But before starting your sentence, you internally formulate the gist of the sentence you're going to say.
Which is exactly what happens in LLMs latent space too before they start outputting the first token.
I don't think you do a random walk through the words of a sentence as you conceive it. But it is hard not to think people don't center themes and moods in their mind as they compose their thoughts into sentences.
Similarly, have you ever looked into how actors learn their lines? It is often in a way that is a lot closer to a diffusion than token at a time.
This can be captured by generating reasoning tokens (outputting some representation the desired conclusion in token form, then using it as context for the actual tokens), or even by an intermediate layer of a model not using reasoning.

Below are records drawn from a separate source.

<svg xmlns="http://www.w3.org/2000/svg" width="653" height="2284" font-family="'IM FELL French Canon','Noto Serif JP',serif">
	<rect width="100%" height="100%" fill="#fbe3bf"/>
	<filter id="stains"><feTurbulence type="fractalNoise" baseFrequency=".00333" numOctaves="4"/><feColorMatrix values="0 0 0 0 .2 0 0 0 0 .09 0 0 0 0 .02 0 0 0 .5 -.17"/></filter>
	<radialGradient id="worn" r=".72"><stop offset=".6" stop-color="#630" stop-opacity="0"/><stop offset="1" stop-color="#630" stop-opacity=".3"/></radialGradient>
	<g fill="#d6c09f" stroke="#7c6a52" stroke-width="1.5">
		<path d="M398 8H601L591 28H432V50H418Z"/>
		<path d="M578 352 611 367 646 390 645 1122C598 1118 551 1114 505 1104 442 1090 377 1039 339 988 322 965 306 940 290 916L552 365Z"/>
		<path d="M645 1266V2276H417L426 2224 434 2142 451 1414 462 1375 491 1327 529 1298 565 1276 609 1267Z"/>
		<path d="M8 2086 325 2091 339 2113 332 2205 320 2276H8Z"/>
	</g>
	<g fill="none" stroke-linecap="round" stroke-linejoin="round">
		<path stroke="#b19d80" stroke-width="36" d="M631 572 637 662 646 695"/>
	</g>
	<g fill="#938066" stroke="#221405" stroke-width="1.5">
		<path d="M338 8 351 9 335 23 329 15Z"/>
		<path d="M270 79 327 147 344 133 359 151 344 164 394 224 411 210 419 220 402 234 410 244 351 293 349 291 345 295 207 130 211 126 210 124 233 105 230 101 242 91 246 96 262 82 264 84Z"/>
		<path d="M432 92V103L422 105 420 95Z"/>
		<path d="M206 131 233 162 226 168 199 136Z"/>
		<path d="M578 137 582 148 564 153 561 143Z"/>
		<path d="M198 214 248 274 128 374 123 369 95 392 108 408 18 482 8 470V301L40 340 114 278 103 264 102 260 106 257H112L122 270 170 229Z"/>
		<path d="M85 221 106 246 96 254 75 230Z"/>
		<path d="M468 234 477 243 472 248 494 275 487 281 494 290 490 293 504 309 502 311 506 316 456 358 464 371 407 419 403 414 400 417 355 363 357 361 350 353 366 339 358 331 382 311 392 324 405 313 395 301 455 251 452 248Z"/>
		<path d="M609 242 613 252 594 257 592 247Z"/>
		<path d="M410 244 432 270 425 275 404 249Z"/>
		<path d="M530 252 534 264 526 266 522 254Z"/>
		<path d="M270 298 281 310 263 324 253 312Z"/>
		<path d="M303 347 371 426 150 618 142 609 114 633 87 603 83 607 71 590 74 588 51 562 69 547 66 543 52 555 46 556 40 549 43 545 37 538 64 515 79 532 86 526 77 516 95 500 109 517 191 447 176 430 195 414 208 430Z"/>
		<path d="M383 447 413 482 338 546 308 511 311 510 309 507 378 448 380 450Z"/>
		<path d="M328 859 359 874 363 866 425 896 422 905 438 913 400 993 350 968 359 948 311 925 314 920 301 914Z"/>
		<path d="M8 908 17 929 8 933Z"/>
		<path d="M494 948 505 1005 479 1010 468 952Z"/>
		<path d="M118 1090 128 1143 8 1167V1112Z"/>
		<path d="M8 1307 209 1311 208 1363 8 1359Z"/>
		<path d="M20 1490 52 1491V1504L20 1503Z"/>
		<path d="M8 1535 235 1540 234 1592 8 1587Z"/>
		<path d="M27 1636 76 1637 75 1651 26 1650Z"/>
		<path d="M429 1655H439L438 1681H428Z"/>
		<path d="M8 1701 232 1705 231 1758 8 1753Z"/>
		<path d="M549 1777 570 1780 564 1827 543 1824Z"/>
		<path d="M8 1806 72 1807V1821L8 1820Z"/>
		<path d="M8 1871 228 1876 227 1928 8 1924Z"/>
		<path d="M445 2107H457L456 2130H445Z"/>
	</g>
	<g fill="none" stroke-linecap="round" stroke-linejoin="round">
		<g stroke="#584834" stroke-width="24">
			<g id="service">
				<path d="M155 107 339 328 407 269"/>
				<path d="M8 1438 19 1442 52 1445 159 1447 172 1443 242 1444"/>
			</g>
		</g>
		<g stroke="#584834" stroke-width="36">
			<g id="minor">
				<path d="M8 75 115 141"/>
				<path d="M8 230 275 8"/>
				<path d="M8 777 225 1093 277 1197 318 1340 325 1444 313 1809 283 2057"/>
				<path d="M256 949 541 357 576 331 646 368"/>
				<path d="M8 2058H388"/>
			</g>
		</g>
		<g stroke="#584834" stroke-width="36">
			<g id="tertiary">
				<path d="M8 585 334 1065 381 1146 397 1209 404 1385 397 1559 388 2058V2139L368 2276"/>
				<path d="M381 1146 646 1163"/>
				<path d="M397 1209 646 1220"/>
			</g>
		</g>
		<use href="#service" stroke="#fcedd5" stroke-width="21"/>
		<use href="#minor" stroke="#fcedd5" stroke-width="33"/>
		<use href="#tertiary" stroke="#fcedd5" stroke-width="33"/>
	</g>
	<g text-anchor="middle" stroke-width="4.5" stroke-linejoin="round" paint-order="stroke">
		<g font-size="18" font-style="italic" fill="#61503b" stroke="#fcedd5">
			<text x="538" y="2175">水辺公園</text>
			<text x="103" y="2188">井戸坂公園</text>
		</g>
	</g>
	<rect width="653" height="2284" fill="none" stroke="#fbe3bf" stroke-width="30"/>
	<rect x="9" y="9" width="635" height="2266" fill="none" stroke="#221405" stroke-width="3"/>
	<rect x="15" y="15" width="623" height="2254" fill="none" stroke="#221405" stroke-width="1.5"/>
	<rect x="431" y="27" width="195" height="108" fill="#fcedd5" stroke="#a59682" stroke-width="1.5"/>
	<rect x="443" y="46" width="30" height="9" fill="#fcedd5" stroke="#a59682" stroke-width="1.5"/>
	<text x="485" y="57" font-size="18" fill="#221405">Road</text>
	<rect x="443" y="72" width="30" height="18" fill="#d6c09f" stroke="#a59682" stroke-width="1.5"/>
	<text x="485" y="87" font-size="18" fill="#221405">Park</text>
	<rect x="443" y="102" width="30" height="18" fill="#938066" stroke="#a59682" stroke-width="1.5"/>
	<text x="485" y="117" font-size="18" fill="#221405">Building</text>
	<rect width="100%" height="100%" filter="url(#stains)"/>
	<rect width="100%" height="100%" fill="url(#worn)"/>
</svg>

If a certain set of nodes are strong contributors to generate the concluding sentence, and they remain strong throughout all generated tokens, who's to say if those nodes weren't capturing a latent representation of the "crux" of the answer before any tokens were generated?
(This is also in the context of the LLM being able to use long-range attention to not need to encode in full detail what it "wants to say" - just the parts of the original input text that it is focusing on over time.)
Of course, this doesn't mean that this is the optimal way to build coherent and well-reasoned answers, nor have we found an architecture that allows us to reliably understand what is going on! But the mechanics for what you describe certainly can arise in non-diffusion LLM architectures.